═════ Given information ═════

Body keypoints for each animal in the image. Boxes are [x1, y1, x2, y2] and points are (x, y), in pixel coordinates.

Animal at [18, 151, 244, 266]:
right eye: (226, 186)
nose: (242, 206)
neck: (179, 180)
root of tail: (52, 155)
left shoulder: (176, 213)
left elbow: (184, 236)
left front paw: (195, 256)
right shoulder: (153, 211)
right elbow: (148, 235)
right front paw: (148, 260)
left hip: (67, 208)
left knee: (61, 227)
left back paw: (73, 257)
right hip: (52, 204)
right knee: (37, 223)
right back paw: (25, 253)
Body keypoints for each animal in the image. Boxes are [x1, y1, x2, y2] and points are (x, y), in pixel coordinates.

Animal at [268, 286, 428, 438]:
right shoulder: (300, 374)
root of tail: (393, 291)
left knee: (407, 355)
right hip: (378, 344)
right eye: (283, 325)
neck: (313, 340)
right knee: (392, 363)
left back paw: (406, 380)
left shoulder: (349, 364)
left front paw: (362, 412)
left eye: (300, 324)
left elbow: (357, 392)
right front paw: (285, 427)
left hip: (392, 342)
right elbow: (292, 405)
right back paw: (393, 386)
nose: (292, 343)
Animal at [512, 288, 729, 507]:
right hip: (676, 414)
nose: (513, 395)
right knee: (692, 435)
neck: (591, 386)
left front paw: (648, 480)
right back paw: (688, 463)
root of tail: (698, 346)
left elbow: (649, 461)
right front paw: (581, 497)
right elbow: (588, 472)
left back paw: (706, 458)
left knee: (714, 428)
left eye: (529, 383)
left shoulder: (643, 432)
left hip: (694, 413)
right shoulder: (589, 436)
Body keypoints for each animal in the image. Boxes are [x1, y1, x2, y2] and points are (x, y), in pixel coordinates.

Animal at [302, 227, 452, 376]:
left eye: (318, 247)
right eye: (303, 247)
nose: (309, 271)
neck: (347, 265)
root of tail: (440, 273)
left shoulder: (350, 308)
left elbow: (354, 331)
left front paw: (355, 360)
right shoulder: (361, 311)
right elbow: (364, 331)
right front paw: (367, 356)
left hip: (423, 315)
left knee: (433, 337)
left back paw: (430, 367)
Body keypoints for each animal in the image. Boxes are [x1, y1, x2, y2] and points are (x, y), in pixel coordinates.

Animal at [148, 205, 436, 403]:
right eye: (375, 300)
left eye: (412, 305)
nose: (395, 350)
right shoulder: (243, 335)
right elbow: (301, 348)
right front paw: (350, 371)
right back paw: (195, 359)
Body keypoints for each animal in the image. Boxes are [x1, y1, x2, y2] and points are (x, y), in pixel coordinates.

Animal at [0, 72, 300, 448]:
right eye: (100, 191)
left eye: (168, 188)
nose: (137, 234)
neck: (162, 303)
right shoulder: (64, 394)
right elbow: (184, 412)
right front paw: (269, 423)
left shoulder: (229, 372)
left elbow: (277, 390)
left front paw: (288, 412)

═════

Problem to work on ▸ Begin at the line containing "left shoulder: (643, 432)" and reproduce each line through the end of the records above.

Result for this exercise ▸
left shoulder: (643, 432)
left hip: (694, 413)
right shoulder: (589, 436)
Body keypoints for each animal in the image. Boxes are [x1, y1, x2, y2] and points are (x, y), in pixel coordinates.

Animal at [302, 227, 452, 376]:
left eye: (318, 247)
right eye: (303, 247)
nose: (309, 271)
neck: (347, 265)
root of tail: (440, 273)
left shoulder: (350, 308)
left elbow: (354, 331)
left front paw: (355, 360)
right shoulder: (361, 311)
right elbow: (364, 331)
right front paw: (367, 356)
left hip: (423, 315)
left knee: (433, 337)
left back paw: (430, 367)
Body keypoints for each animal in the image. Boxes are [x1, y1, x2, y2] and points are (x, y), in pixel coordinates.

Animal at [148, 205, 436, 403]:
right eye: (375, 300)
left eye: (412, 305)
nose: (395, 350)
right shoulder: (243, 335)
right elbow: (301, 348)
right front paw: (350, 371)
right back paw: (195, 359)
Body keypoints for each animal in the image. Boxes are [x1, y1, x2, y2] and points are (x, y), in pixel coordinates.

Animal at [0, 72, 300, 448]:
right eye: (100, 191)
left eye: (168, 188)
nose: (137, 234)
neck: (162, 303)
right shoulder: (64, 394)
right elbow: (184, 412)
right front paw: (269, 423)
left shoulder: (229, 372)
left elbow: (277, 390)
left front paw: (288, 412)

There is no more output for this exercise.